Fighting Terrorism While Safeguarding Human Rights

Experts convene at CLS to discuss the progress of the UN’s counter-terrorism strategy
The long-term success of the United Nations’ global counter-terrorism strategy depends upon the protection of human rights, said experts at a panel discussion held at the Law School’s Jerome Greene Hall on February 28, 2008.
The five speakers discussed the trying challenges -- from a lack of resources to a lack of will – and also offered ideas to advance both goals.
The first step in the plan came with “United National Global Counter-Terrorism Strategy,” adopted by member states in 2006, said Eric Rosand ’95, a senior fellow at the Center on Global Counterterrorism Cooperation. Rosand’s report, “Human Rights and the Implementation of the U.N. Global Counter-Terrorism Strategy,” outlined the strategy’s initial missteps and how member states have since succeeded in fighting terrorism while protecting human rights. 
The report was released by the Center on Global Counterterrorism Cooperation. The U.N. struggles with limited resources, he said, as well as a lack of coordination between agencies and a failure to monitor compliance in many nations. Global, national, and regional political leaders may have plans to ensure that counterterrorism measures do not impinge upon human rights, but coordinating them and putting them into action can be difficult, if not impossible.
“There are often five fingers of a hand,” Rosand said. “But there’s no fist there.” The politically sensitive nature of counterterrorism issues, particularly while the United States occupies Iraq, has only exacerbated the challenges, Rosand added.

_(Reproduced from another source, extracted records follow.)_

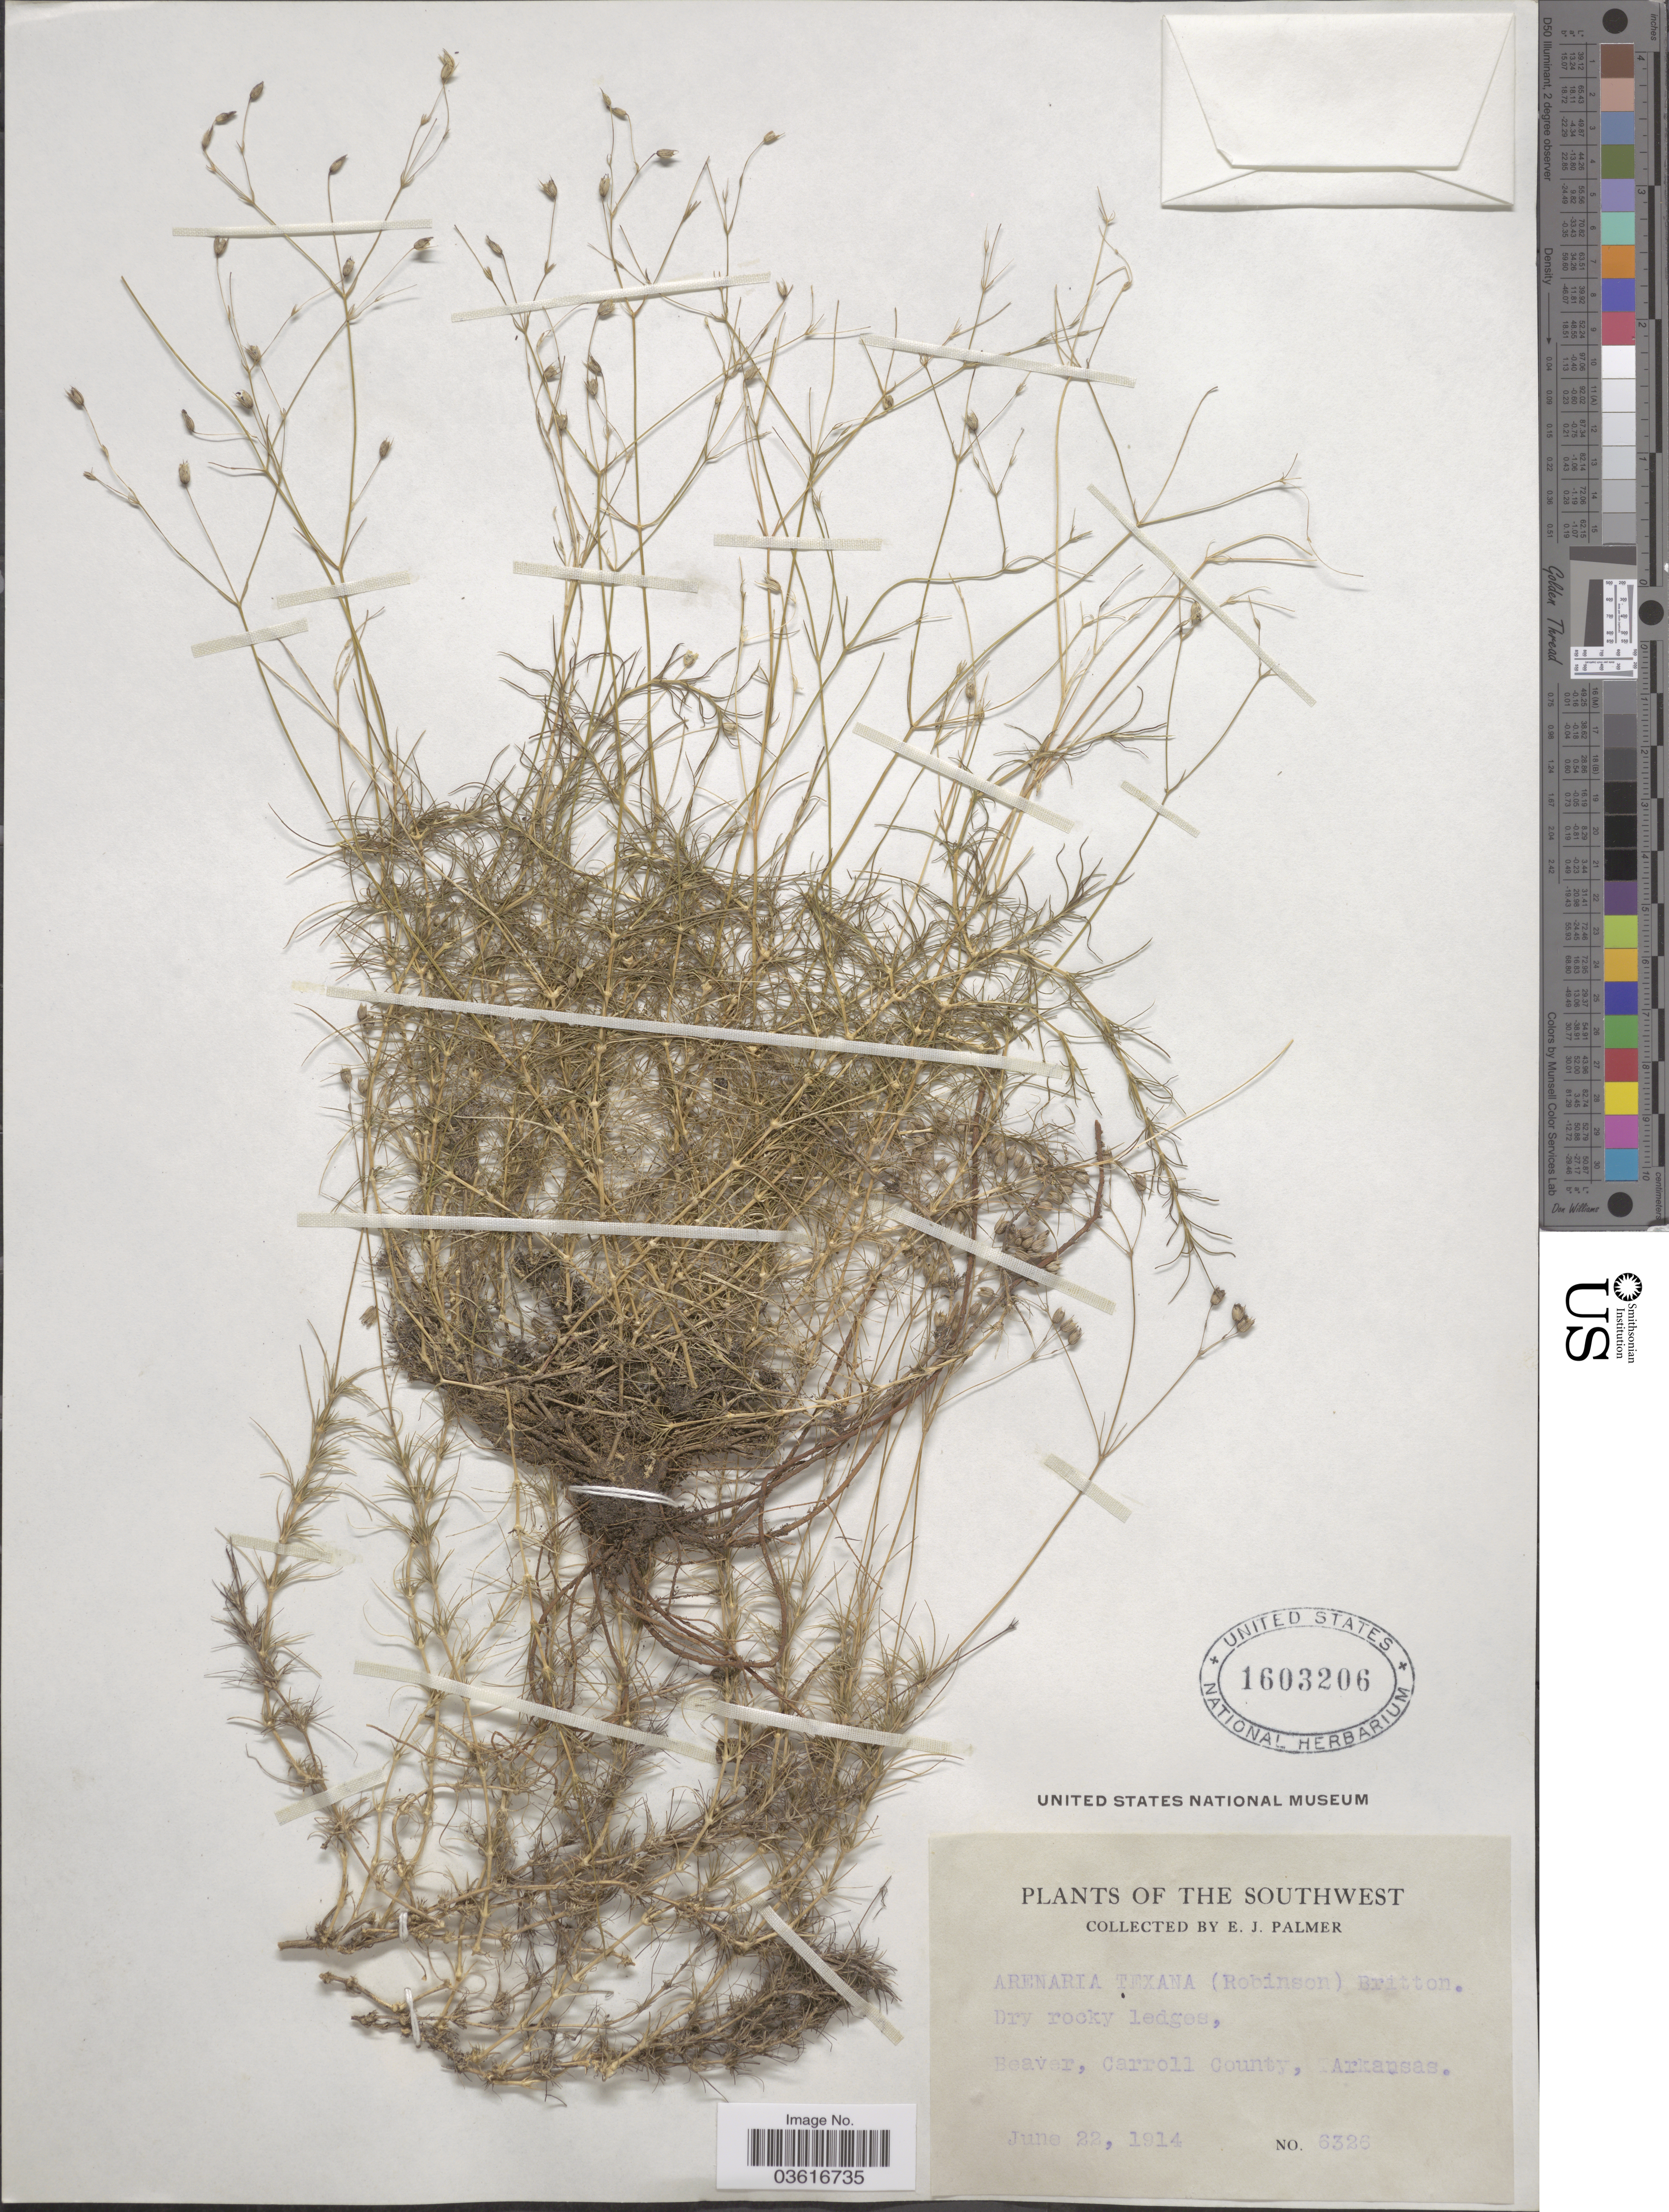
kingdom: Plantae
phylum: Tracheophyta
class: Magnoliopsida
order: Caryophyllales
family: Caryophyllaceae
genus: Minuartia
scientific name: Minuartia stricta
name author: (Sw.) Hiern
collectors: E. J. Palmer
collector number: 6326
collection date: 1914-06-22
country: United States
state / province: Arkansas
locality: Southwest. Beaver, Carroll County.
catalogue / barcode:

U.N. member states must work with non-governmental organizations, nonprofit agencies and political bodies to push the strategy forward on the ground, he said. Too often ordinary people are “the forgotten players in all this,” he said.
However, these groups can be valuable allies in raising awareness of human rights abuses among ordinary citizens, whose influence and support should not be overlooked, Rosand said.
A significant problem in understanding and compliance is the fact that guidelines and other materials, published by NGOs and other organizations, are sometimes “either overly legalistic or overly broad,” said Alex Comte, a reader in law at the University of Southampton England, where he teaches public international law. He has attempted to address the problem with a more practical compliance handbook for decision makers called “Human Rights Compliance While Countering Terrorism,” also released by the Center on Global Counterterrorism Cooperation. 
Comte’s handbook lists conditions that political leaders should consider before they debate and pass counterterrorism laws. First, counterterrorism law must comply with human rights law. Second, rights or freedoms restricted by counterterrorism measures must allow for limitations. And, third, counterterrorism laws must be established by due process, must be necessary, and should be proportional, he said.
Despite the seemingly glacial pace of change, the U.N. and its member states have made progress in recent years, said speaker E.J. Flynn, a senior human rights officer at the U.N. Counterterrorism Executive Directorate, created in 2004 to support the U.N. Security Council’s Counter-Terrorism Committee.
“It’s a sensitive issue,” Flynn said. “We didn’t plunge into it.”
By way of success, he pointed to the passage of the United National Global Counter-Terrorism Strategy, as well as earlier initiatives. In 2003, the U.N. Security Council passed a counterterrorism resolution requiring states to adopt measures that comply with international human rights law. The same language was adopted in a 2005 resolution passed after terrorist bombings in London killed 52 people.
“Now it really is part of our approved agenda,” Flynn said. “That’s not to say we’re satisfied.”
The U.S. fight against terrorism and its well-publicized human rights right violations during the war in Iraq was addressed by the final speaker, Margaret Satterthwaite, a Columbia clinical law professor who is also faculty director at the Center on Human Rights and Global Justice at New York University Law School.
The success of U.N. efforts is hampered when the United States openly flaunts international human rights laws by engaging in activities such as extraordinary rendition, secret detentions, and the treatment of prisoners at Guantanamo Bay, she said, because such programs, when they are assessed, are found to be completely legal.
Another issue not discussed by the panel was how coercive measures, such as extreme isolation, are used to gather intelligence, Satterthwaite said. “Intelligence gathering is very important, but it can have grave human rights consequences,” she said. “The problem is that these activities are covert. It’s very, very difficult to ascertain how they work.”
Panelists suggested that U.S. foreign policy could change next year when a new administration takes control of the White House. Rosand, like the others, agreed with Satterthwaite. But change, like everything else, takes time.
“There are a lot of small animals in the room that can be tended to,” Rosand said. “And it’s the small steps that could make a world of difference.” 
Amy Miller writes for American Lawyer Media.